Document extract>
::::

Saturday, June 4, 2016

Can you predict the next economic crisis?

By Michael Holtzman

It’s been eight years since the onset of the worst financial crisis in the United States since the Great Depression of the 1930s.
In the space of about a year and a half – from December 2007 to June 2009 – the U.S. economy saw an $8 trillion housing bubble burst and 8.4 million jobs evaporate (affecting 6.1% of all those employed), in what has come to be known as the Great Recession. That crisis, at least for a time, fractured American confidence in our economic system.

Sometime between 2014-2015, as jobs rebounded and the national economy stopped contracting, commentators and analysts declared this period of decline over. The January 2016 unemployment rate was 4.9 percent – its lowest in eight years – and the economy added an average of 222,000 jobs a month during 2015.
Yet once again, fears of a “looming financial crisis” are being sounded by some economists and financial analysts. Should you heed these warnings? Or is this just an indication that economic confidence still has a ways to go?

Recipe for crisis

There are some standard ingredients that need to be in play for a financial crisis to come together. First, enough time has to have elapsed since the previous crash that we collectively forget. Our short attention spans cause us to lose focus on much needed risk aversion.
Next comes a sustained period of growth, during which we become convinced that the current good times will never end. As economist Andrew W. Lo has stated, a long financial boom “breeds an atmosphere of risk tolerance and complacency” and “financial gain actually has some of the same effect on your brain as cocaine.”
Finally, there must also be an unquestioned belief in the competency of those in power – a trust that central banks, policymakers, and regulators are sufficiently knowledgeable and capable to prevent another economic calamity from occurring—and conduct their transactions in a non-fraudulent way.

Modern-day oracles

Listen long enough to the frequently contradictory predictions of economists and financial analysts, and these dueling experts begin to sound like the ancient soothsayers and fortunetellers, prognosticating about when the wind will change direction or the rain will come down.
Contradictory economic forecasts are a product of the complexity of today’s global economy. In this era of globalization, where goods and services flow across borders to distribute resources to most of the planet’s 7 billion human inhabitants, the global economy is the sum of all human economic activity. This perpetual activity is interconnected and unimaginably complex, making accurate prediction extremely difficult.
But even if experts cannot accurately predict a crash in time to change course, economic crises seem to happen with a noticeable regularity and frequency. According to Larry Elliott, economics editor of The Guardian, “a 15-year gap [between crises] is the norm.”

::::

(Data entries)
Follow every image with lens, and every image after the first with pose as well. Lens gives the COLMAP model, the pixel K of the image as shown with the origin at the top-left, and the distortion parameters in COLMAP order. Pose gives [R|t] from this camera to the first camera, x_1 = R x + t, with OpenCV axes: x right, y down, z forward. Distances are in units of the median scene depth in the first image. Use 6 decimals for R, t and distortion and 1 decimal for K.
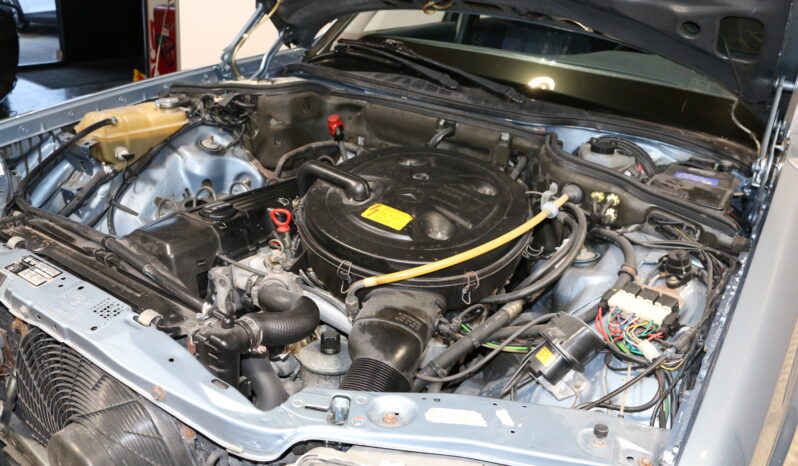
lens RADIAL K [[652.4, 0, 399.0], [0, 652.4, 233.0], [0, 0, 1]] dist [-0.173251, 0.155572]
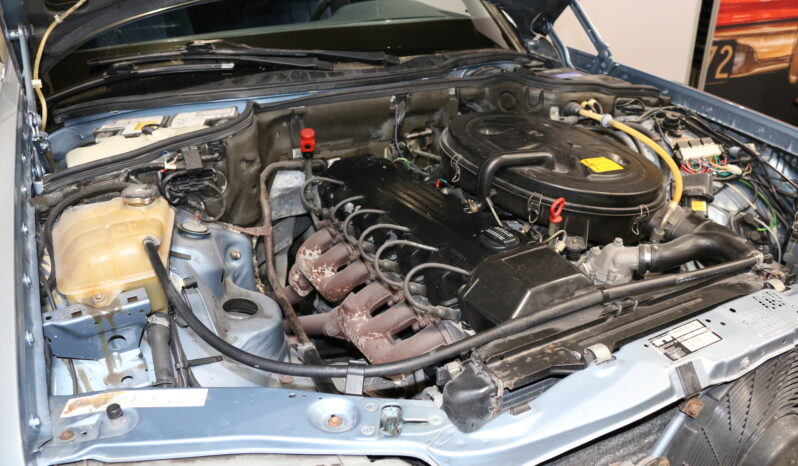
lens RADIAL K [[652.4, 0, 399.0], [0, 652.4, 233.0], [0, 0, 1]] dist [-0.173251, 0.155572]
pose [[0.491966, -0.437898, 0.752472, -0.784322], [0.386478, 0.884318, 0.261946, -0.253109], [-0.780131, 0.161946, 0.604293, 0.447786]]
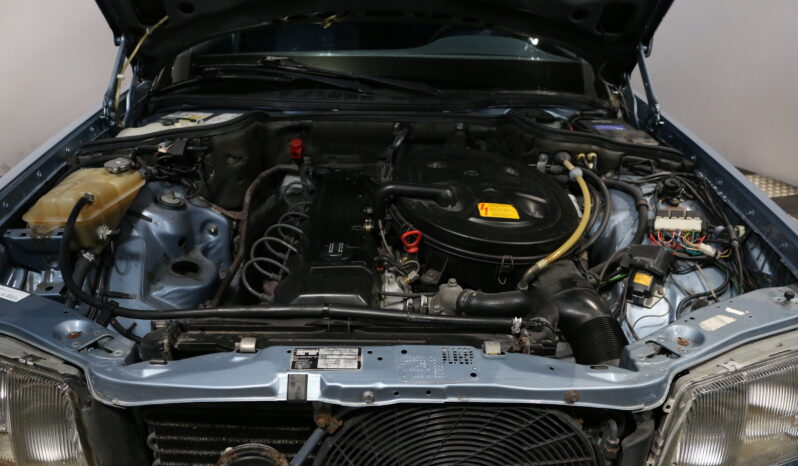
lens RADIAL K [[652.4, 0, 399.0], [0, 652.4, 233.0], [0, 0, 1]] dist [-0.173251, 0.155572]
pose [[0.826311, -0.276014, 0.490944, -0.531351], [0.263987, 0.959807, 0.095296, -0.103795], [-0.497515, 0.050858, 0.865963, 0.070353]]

::::

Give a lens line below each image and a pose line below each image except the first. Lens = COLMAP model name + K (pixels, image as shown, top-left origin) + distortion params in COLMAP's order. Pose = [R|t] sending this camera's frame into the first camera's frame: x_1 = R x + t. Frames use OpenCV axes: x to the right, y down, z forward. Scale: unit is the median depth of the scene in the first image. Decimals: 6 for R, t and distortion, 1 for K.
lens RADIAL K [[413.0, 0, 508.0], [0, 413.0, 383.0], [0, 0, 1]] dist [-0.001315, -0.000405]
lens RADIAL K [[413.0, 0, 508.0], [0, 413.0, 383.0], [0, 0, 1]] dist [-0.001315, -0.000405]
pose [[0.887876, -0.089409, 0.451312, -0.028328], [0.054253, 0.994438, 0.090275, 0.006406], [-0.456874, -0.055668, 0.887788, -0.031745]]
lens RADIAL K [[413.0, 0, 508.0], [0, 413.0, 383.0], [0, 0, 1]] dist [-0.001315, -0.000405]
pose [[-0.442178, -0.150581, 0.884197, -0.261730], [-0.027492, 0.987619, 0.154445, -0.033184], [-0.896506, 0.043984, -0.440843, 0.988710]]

::::

Tasks for this exercise>
- A) Do the following statements agree with the article on economic crises? Answer yes or no for each, quoting the deciding words of the article. (i) About 8.4 million jobs evaporated during the Great Recession. (ii) The January 2016 unemployment rate was 5.2 percent. (iii) Larry Elliott is the economics editor of The Guardian.
- B) In the article on economic crises, how many jobs a month did the economy add on average during 2015?
- C) Reproduce the part of the article on economic crises starting with "Contradictory economic forecasts" and going on through "prediction extremely difficult.", swapping "globalization" for "global integration".

Solved problems>
- A)
(i) Yes: "8.4 million jobs evaporate (affecting 6.1% of all those employed)"
(ii) No: "The January 2016 unemployment rate was 4.9 percent"
(iii) Yes: "Larry Elliott, economics editor of The Guardian"

- B) An average of 222,000 jobs a month.

- C)
Contradictory economic forecasts are a product of the complexity of today’s global economy. In this era of global integration, where goods and services flow across borders to distribute resources to most of the planet’s 7 billion human inhabitants, the global economy is the sum of all human economic activity. This perpetual activity is interconnected and unimaginably complex, making accurate prediction extremely difficult.